# Partnership Visa



## khivishta (Mar 8, 2018)

I am from Mauritius . My boyfriend is Italian . We are both studying currently in Nanjing China . Afterwards we both want to move to stay together in a European or Nordic country . As he is European ,he has freedom of movement and does not need a visa anywhere in Europe and he wants to pursue his studies in one of the EU countries.
To be able to go with him , I want to make application for a partnership visa . 

How can I do so ? what are the criteria to be admitted ?
Which European country easily accept this kind of visa?


Thank you in advance .


----------



## Bevdeforges (Nov 16, 2007)

Italy is probably the toughest country of the ones you're cited for a "partnership" visa - especially since he is Italian, and that means that you would have to qualify for a spouse visa, which usually requires quite a bit more than what is required for a European national to bring a spouse to join them in another EU country.

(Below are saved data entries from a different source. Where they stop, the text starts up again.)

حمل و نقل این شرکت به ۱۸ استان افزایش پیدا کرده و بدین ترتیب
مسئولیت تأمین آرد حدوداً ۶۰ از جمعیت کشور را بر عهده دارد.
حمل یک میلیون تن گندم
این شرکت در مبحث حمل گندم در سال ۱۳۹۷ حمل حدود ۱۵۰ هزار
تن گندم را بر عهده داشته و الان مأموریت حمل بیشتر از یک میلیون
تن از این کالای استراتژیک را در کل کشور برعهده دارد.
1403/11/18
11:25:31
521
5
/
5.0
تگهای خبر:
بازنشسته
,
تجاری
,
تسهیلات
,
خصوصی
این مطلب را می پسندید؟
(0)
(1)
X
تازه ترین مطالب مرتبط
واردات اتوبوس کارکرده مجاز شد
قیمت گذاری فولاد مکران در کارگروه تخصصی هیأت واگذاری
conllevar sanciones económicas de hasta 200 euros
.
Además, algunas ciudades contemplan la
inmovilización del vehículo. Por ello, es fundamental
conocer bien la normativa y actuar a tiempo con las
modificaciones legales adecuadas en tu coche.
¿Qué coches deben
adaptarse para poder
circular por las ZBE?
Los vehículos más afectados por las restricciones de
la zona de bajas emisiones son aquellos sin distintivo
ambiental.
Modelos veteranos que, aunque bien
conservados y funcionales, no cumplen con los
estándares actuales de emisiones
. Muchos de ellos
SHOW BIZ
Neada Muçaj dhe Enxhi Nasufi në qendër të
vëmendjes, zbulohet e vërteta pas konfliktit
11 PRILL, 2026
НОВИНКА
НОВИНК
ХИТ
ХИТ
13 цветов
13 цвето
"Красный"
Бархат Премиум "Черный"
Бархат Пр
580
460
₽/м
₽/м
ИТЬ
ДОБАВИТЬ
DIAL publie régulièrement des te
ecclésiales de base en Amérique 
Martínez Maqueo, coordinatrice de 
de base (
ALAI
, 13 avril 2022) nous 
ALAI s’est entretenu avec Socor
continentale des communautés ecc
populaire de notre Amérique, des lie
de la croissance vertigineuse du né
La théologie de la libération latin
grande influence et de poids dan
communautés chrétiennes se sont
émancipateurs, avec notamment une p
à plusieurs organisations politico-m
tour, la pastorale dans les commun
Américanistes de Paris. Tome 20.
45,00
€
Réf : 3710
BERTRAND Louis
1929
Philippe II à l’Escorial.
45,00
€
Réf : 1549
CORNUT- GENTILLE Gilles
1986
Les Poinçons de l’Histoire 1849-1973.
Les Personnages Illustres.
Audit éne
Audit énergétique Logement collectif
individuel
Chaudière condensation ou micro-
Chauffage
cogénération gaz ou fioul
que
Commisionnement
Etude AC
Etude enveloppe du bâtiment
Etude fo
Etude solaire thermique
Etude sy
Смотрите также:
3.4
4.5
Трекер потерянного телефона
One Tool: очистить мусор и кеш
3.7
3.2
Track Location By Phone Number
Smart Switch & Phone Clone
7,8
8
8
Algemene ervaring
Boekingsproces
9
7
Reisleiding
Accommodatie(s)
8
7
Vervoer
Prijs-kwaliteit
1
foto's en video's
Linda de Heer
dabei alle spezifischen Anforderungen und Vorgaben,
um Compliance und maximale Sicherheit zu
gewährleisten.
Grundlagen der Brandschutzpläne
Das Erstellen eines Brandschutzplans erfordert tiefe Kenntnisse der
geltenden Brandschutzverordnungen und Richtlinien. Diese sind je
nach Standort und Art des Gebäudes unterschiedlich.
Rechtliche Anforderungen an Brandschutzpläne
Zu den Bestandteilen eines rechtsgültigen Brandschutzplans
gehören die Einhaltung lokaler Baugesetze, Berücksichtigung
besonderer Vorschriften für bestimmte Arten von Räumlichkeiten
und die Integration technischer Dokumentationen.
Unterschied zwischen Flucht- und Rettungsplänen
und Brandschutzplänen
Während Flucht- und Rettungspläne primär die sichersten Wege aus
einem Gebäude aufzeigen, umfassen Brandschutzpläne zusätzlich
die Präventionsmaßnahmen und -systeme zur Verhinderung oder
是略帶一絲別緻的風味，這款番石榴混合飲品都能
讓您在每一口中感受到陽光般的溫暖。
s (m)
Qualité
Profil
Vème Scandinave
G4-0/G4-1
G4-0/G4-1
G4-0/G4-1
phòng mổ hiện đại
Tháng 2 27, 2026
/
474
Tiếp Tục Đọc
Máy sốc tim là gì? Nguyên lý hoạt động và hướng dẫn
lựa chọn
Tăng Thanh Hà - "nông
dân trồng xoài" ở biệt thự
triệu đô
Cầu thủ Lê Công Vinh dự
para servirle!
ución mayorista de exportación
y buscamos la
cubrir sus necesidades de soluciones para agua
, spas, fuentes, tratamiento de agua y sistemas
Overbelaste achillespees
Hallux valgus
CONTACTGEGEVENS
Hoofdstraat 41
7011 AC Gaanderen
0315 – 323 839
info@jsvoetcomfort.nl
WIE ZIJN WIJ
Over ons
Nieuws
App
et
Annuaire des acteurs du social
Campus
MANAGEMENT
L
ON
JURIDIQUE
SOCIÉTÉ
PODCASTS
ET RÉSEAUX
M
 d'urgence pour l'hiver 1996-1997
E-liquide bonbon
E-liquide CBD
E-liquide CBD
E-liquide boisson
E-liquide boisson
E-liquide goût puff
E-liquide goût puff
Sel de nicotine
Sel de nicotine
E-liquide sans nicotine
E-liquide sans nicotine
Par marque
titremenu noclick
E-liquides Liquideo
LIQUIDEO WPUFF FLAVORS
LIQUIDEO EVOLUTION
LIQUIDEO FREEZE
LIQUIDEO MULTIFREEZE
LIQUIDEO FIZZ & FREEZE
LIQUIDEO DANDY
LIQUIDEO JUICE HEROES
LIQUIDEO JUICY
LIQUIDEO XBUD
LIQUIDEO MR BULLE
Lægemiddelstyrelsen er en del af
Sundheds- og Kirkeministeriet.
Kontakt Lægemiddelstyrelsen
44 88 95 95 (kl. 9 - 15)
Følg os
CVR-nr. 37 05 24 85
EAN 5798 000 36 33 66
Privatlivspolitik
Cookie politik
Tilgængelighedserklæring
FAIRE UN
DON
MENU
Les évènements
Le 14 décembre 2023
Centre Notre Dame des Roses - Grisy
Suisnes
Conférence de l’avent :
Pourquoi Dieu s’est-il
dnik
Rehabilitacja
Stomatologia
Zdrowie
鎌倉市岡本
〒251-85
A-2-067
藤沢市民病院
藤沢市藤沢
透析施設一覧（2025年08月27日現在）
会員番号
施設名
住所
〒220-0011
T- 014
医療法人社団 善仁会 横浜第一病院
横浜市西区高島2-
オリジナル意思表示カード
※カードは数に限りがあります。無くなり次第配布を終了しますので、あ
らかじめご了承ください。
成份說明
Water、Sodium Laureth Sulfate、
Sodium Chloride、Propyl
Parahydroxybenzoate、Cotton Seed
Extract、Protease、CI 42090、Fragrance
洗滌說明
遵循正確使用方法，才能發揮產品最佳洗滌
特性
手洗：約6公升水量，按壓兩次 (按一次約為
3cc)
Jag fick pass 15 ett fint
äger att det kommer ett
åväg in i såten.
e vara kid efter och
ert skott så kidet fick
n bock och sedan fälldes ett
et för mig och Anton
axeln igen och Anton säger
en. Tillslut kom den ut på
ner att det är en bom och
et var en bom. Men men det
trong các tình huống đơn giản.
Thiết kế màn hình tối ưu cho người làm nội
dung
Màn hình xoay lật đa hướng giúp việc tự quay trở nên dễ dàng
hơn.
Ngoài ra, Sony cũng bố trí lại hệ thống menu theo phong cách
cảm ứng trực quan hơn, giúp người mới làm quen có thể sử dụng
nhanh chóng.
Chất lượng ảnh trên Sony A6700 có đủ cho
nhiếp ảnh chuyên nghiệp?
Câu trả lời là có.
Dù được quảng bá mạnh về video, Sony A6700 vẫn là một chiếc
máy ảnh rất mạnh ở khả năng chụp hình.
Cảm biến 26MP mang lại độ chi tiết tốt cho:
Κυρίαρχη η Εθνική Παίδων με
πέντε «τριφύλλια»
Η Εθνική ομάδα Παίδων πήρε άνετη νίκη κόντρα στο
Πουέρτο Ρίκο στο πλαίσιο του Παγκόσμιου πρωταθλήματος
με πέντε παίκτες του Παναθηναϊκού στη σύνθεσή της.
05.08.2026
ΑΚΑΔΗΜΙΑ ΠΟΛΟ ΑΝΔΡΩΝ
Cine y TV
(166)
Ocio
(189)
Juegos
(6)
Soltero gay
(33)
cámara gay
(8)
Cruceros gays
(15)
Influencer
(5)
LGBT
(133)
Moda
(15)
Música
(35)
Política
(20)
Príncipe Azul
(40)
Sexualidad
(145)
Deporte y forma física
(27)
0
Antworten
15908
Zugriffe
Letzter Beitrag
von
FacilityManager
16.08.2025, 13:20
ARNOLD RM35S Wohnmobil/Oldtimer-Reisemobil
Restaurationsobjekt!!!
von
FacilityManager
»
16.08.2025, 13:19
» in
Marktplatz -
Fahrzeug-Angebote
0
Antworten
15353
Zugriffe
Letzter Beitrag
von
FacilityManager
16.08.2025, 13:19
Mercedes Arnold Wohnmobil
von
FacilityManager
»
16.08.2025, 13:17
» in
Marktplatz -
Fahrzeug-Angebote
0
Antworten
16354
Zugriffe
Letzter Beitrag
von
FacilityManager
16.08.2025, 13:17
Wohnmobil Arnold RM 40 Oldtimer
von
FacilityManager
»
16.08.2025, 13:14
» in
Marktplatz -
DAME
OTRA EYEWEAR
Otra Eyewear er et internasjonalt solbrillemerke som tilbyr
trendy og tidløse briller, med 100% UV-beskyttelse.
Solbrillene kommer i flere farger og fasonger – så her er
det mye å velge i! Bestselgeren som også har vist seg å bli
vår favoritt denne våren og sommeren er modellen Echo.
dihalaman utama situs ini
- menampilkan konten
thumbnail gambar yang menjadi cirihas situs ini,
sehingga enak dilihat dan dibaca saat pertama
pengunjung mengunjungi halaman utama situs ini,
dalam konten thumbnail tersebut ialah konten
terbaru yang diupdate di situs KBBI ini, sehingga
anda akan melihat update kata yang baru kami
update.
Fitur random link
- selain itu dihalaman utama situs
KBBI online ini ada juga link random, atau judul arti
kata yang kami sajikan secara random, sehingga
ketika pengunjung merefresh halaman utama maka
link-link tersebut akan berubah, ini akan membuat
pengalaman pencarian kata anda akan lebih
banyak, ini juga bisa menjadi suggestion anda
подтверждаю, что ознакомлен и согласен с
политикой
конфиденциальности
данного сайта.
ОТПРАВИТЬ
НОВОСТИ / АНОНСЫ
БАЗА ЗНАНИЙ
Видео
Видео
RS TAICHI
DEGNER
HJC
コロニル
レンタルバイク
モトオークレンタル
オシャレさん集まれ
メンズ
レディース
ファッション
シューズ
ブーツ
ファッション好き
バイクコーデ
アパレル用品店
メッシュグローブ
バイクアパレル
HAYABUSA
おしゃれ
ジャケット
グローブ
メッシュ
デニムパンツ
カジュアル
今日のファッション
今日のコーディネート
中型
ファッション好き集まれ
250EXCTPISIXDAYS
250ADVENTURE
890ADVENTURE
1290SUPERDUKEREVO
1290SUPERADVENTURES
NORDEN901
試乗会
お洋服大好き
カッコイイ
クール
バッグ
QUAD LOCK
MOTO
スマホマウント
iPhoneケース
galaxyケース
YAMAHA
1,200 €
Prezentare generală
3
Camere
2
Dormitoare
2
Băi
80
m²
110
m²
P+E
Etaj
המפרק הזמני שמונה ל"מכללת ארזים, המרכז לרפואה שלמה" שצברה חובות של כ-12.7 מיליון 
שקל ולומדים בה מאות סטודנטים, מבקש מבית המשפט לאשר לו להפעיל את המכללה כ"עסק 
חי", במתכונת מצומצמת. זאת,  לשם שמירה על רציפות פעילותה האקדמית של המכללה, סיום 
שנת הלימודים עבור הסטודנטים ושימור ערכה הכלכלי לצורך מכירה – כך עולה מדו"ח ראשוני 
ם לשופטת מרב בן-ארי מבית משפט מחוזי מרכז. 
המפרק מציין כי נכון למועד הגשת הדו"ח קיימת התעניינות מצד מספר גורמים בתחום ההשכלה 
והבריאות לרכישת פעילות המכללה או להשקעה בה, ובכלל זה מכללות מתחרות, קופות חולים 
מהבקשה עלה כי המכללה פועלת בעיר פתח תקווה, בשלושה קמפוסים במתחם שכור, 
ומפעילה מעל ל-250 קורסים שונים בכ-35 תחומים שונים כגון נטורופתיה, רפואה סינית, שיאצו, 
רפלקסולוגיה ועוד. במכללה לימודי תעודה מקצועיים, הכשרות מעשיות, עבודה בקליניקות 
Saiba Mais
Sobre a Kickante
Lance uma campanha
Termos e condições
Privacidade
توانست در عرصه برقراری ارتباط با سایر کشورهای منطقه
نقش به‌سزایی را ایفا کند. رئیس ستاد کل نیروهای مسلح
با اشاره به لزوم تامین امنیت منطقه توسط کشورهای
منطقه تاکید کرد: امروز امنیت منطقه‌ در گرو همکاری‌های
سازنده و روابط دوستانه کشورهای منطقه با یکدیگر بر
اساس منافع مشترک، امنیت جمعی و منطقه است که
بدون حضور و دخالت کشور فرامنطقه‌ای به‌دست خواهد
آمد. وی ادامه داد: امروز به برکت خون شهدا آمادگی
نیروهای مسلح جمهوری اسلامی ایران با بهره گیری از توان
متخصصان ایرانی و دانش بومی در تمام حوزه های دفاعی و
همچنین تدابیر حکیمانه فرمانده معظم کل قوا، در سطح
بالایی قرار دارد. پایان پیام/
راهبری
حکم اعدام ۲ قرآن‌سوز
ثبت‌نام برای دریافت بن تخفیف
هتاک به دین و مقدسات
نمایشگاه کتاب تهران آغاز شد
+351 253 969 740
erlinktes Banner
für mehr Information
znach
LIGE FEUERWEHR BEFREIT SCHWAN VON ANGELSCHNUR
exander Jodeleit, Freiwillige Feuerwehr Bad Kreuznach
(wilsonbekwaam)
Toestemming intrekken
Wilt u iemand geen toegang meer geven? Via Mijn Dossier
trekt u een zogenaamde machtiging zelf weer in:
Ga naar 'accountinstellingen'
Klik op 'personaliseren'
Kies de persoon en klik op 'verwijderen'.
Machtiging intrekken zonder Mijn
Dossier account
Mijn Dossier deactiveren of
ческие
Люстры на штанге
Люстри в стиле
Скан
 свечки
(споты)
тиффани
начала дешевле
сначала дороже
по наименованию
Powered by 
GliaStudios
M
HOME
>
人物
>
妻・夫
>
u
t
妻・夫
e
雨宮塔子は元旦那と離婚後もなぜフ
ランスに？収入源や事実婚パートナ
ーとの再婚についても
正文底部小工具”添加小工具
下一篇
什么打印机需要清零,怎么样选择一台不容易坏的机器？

Unless you plan on getting married, you may not have lots of options other than to qualify for a visa on your own merits, without reference to your boyfriend.
Cheers,
Bev


----------



## Italia-Mx (Jan 14, 2009)

There is no partnership visa in Italy. Marriage is the only partnership accepted. However, you could try to apply for an individual visa if marriage is not on the horizon.


----------



## fertooos (Mar 19, 2018)

How i can get it, if i live in Russia?


----------